═════ Passage ═════

Since their introduction by Royston and Altman (1994), the regression methods based on fractional polynomial (FP) transformation of continuous predictor(s) have found gradual acceptance as a useful technique of analysis which retains such predictors as continuous in the model. The robust regression using functions related to the least squares has been the subject of intense research (Royston and Sauerbrei 2007). Demoster et al. (1980) discussed statistical properties of the predictions under the assumption that the observation errors are independent normal. Coleman et al. (1980) developed a high-quality set of routines to calculate robust predictions for eight weight functions.

The superiority of regression models to artificial intelligence techniques such as ANFIS, ANN, and SVM is that regression models have the less complexity. In addition, these models give us the formula or relationship and have an acceptable accuracy. Although application of nonlinear regression and Bayesian approach has been surveyed in the various fields of hydrology and water management such as irrigation canal demands (Ticlavilca et al. 2013), low flow indices (Joshi et al. 2013), land surface temperature (Ghosh and Joshi 2014), catchment modeling (Marshall et al. 2007), nutrient loading (Vigiak and Bende-Mich 2013; Wellen et al. 2012), heat flux (Ershadi et al. 2013; Yao et al. 2014), solar radiation (Iizumi et al. 2012), and streamflow modeling (Block and Rajagopalan 2009; Liang et al. 2013), there are few studies about application of them in estimation of ET (Bachour et al. 2014; Izadifar and Elshorbagy 2010; Tabari et al. 2012; Zhu et al. 2013). However, these studies focus on some limited methods and/or use low recorded data. Furthermore, comparison of the nonlinear regression methods and Bayesian approach has not been investigated in arid regions (Valipour 2013a, b). In the present paper, the attempts are made to apply MFP, Bayesian regression, and robust regression models to estimate reference evapotranspiration values, in three arid regions of Iran in which water crises are considerable (Mahdizadeh Khasraghi et al. 2015; Valipour et al. 2015), using temperature data.

═════ Data block ═════

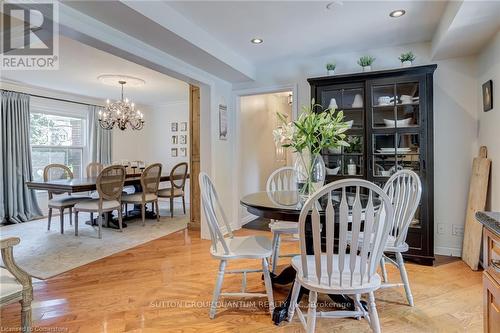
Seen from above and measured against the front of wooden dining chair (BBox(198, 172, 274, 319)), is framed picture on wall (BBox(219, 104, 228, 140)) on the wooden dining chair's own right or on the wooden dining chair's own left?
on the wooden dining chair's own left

═════

- Exercise aim -
From the passage on regression methods above, list every area of hydrology and water management in which it says nonlinear regression and the Bayesian approach have been surveyed.

- Result below -
- Irrigation canal demands
- Low flow indices
- Land surface temperature
- Catchment modeling
- Nutrient loading
- Heat flux
- Solar radiation
- Streamflow modeling